C++ Standard Parallelism for HPC Performance Portability
Monday, June 22, 2026 2:00 PM to 6:00 PM · 4 hr. (Europe/Berlin)
Hall X10 - 1st Floor
Tutorial
Compiler and Tools for Parallel ProgrammingParallel Programming LanguagesParallel Numerical Algorithms
Information
In this tutorial, you’ll discover the portable parallelism and concurrency features of the new C++26 standard and learn to accelerate HPC applications on modern, heterogeneous GPU-based systems from all three main vendors (AMD, Intel, NVIDIA), without any non-standard extensions. We’ll show you how to parallelize classic HPC patterns like multi-dimensional loops and reductions, and how to solve common problems like overlapping MPI communication with GPU computation. The material is supplemented with numerous hands-on exercises and illustrative HPC mini-applications. All exercises will be done on cloud GPU-instances directly in your web-browser; no setup required. The tutorial synthesizes practical techniques acquired from our professional experience to show how the C++26 standard programming model applies to real-world HPC workloads, and which thoughts went into implementing and designing the programming model itself. You'll also receive links to additional resources and a preview of upcoming C++ features.
Format
on-site
Targeted Audience
You should attend if you are a researcher, student, developer, or practitioner interested in developing portable HPC applications with C++ to run them on heterogeneous systems.
Beginner Level
40%
Intermediate Level
60%
Prerequesites
The prerequisites for following the tutorial and hands-on exercises are beginner-level MPI and intermediate-level C++ knowledge. Experience with C++11 lambdas and C++98 standard library algorithms is helpful, but we cover both topics as part of the tutorial.

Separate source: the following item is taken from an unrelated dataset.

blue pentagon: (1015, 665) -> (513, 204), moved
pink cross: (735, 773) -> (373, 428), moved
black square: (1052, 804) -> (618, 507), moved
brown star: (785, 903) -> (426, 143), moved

This tutorial is a very hands-on tutorial with multiple exercises following HPC motifs that allow attendees to transfer the techniques and tools demonstrated to an actual HPC mini-application. In all tutorials, we provide attendees with one-click access to heterogeneous systems via the web-browser. The attendees then edit, compile, run, debug and profile their solutions to the exercises online within their web browsers.

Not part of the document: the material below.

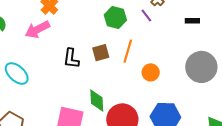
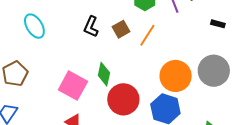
brown square: (101, 53) -> (121, 29), turned -30
orange circle: (151, 72) -> (176, 76), moved, size x1.8

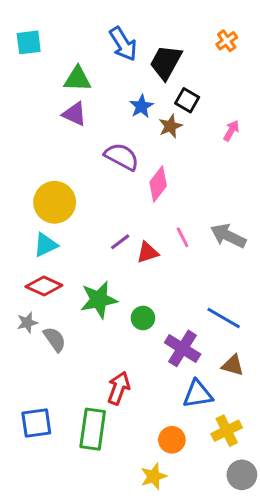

Attendees who prefer to run the notebooks on their hardware or any HPC system from the commandline or JupyterHub can do so by following the steps in the GitHub repository that will contain all tutorial materials.

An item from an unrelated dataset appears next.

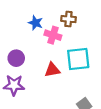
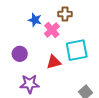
pink cross: (53, 35) -> (52, 30), turned 35
purple star: (14, 85) -> (30, 84), moved

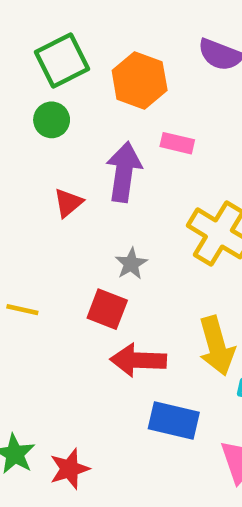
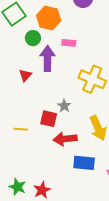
green circle: (52, 120) -> (33, 38), moved
gray star: (131, 264) -> (64, 106), moved
yellow line: (22, 310) -> (21, 129), moved

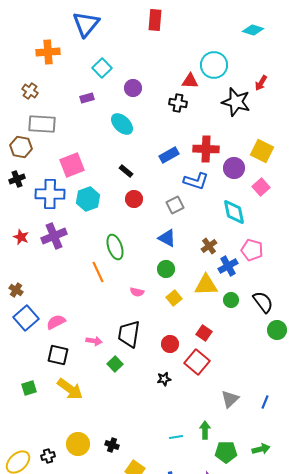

Attendees need a laptop and a web browser that supports javascript web sockets (Firefox, Chrome, Safari, or Edge). A stable internet connection is needed, but for most portions of the tutorial, high bandwidth and low latency are not required, so WiFi should be fine. The exercises that use profiling tools use a web-based remote desktop that needs somewhat higher bandwidth and lower latency for the best experience.